Restate the listing that follows word for word, without its pictures.

RECORDED INFORMATION:
----

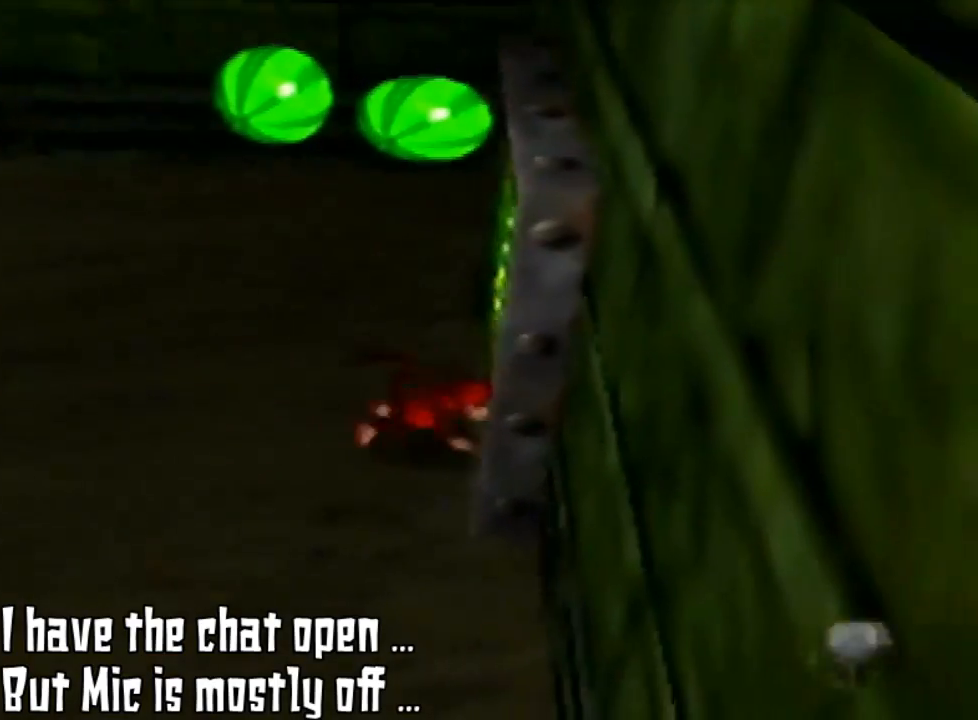
{"buttons": ["C_LEFT"], "left_stick": "down-right", "events": [[67, "C_LEFT", "up"], [100, "C_LEFT", "down"], [300, "C_LEFT", "up"], [333, "left_stick", "down-right"], [400, "C_LEFT", "down"]]}
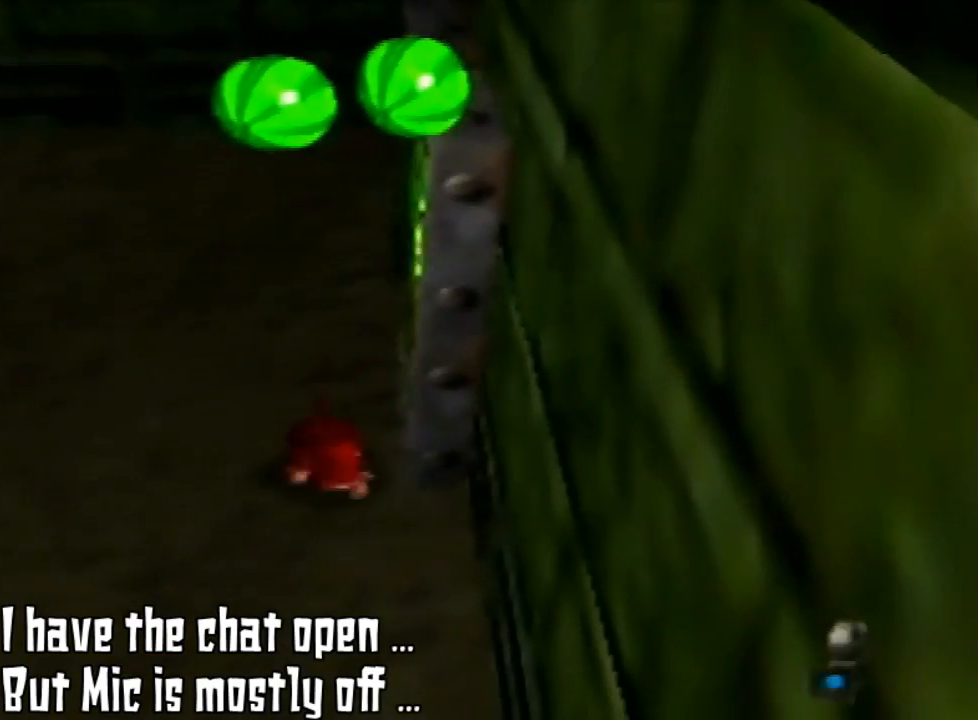
{"buttons": [], "left_stick": "down", "events": [[33, "C_LEFT", "up"], [33, "left_stick", "down"], [300, "C_LEFT", "down"], [500, "C_LEFT", "up"]]}
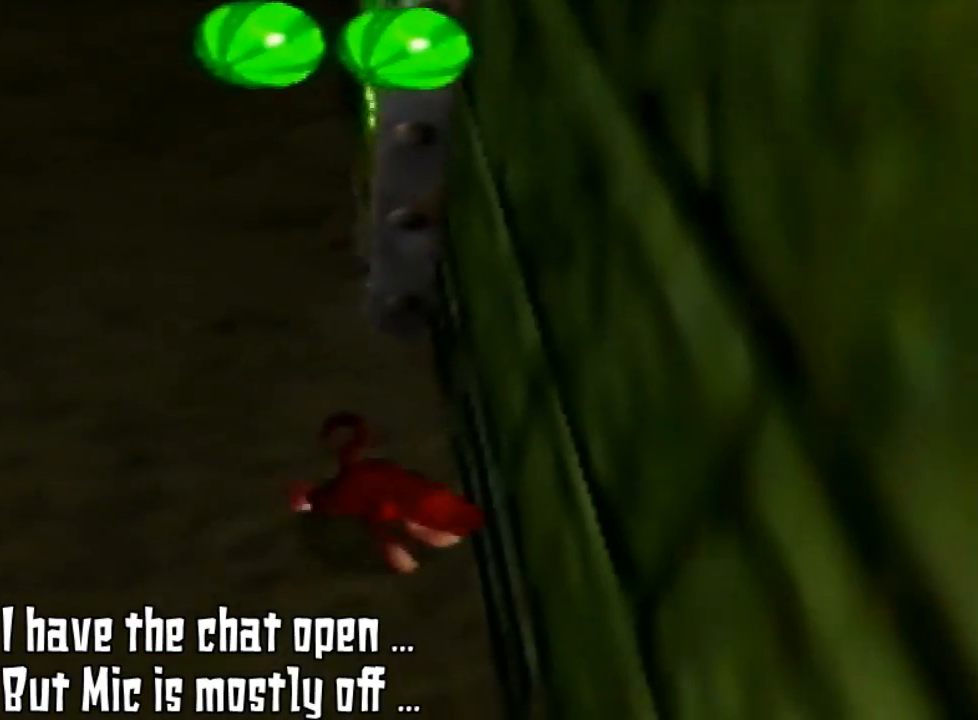
{"buttons": [], "left_stick": "down-left", "events": [[33, "left_stick", "down-right"], [67, "C_LEFT", "down"], [233, "C_LEFT", "up"], [400, "left_stick", "center"], [500, "left_stick", "down-left"]]}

----

RESPONSE TO THE EXERCISE:
{"buttons": ["C_LEFT"], "left_stick": "down-right", "events": [[67, "C_LEFT", "up"], [100, "C_LEFT", "down"], [300, "C_LEFT", "up"], [333, "left_stick", "down-right"], [400, "C_LEFT", "down"]]}
{"buttons": [], "left_stick": "down", "events": [[33, "C_LEFT", "up"], [33, "left_stick", "down"], [300, "C_LEFT", "down"], [500, "C_LEFT", "up"]]}
{"buttons": [], "left_stick": "down-left", "events": [[33, "left_stick", "down-right"], [67, "C_LEFT", "down"], [233, "C_LEFT", "up"], [400, "left_stick", "center"], [500, "left_stick", "down-left"]]}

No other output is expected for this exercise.